◆ **EXERCISE AIM**
Return all the entries below exactly, except for the images they hold.

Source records
========================================================================
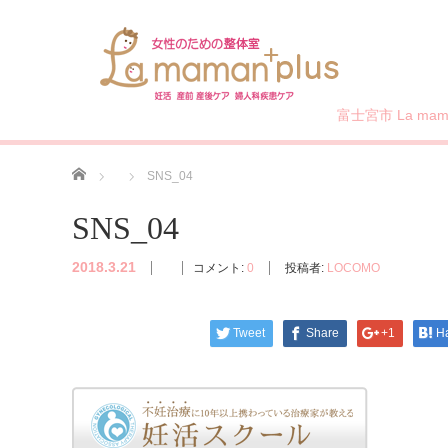
富士宮市 La mama
ホーム
SNS_04
SNS_04
2018.3.21
コメント:
0
投稿者:
LOCOMO
Tweet
Share
+1
H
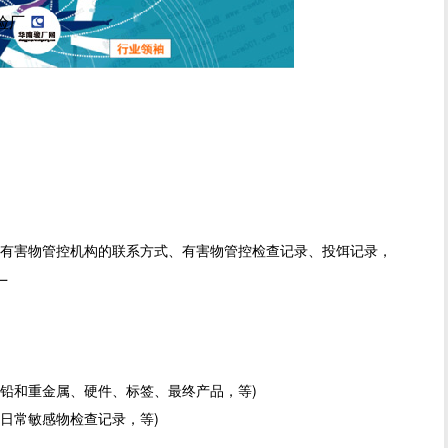
尼验厂
外部有害物管控机构的联系方式、有害物管控检
查记录、投饵记录，
厂
中的铅和重金属、硬件、标签、最终产品，等)
的日常敏感物检查记录，等)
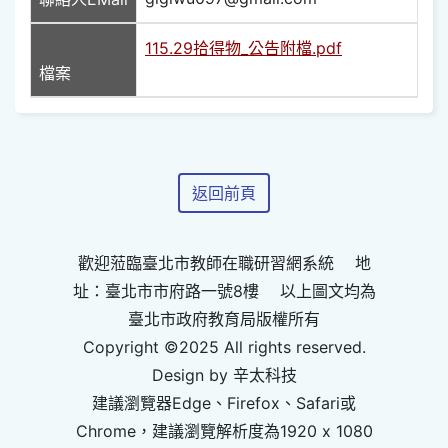
115.29拾得物_公告附檔.pdf
檔案
返回前頁
歡迎蒞臨臺北市教師在職研習網系統 地
址：臺北市市府路一號8樓 以上圖文均為
臺北市政府教育局版權所有
Copyright ©2025 All rights reserved.
Design by 辛太科技
建議瀏覽器Edge、Firefox、Safari或
Chrome，建議瀏覽解析度為1920 x 1080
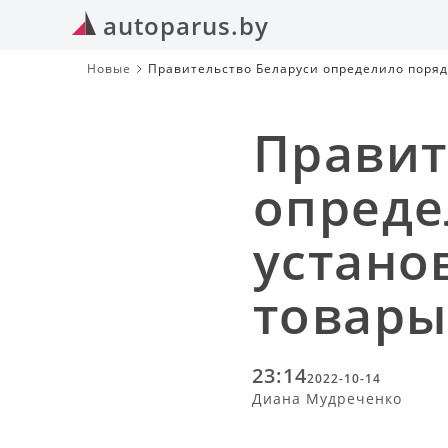
autoparus.by
Новые
Правительство Беларуси определило поряд
Правит
опреде
устано
товар
23:14
2022-10-14
Диана Мудреченко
========================================================================
◆ **RESPONSE AREA**
富士宮市 La mama
ホーム
SNS_04
SNS_04
2018.3.21
コメント:
0
投稿者:
LOCOMO
Tweet
Share
+1
H
尼验厂
外部有害物管控机构的联系方式、有害物管控检
查记录、投饵记录，
厂
中的铅和重金属、硬件、标签、最终产品，等)
的日常敏感物检查记录，等)
115.29拾得物_公告附檔.pdf
檔案
返回前頁
歡迎蒞臨臺北市教師在職研習網系統 地
址：臺北市市府路一號8樓 以上圖文均為
臺北市政府教育局版權所有
Copyright ©2025 All rights reserved.
Design by 辛太科技
建議瀏覽器Edge、Firefox、Safari或
Chrome，建議瀏覽解析度為1920 x 1080
autoparus.by
Новые
Правительство Беларуси определило поряд
Правит
опреде
устано
товар
23:14
2022-10-14
Диана Мудреченко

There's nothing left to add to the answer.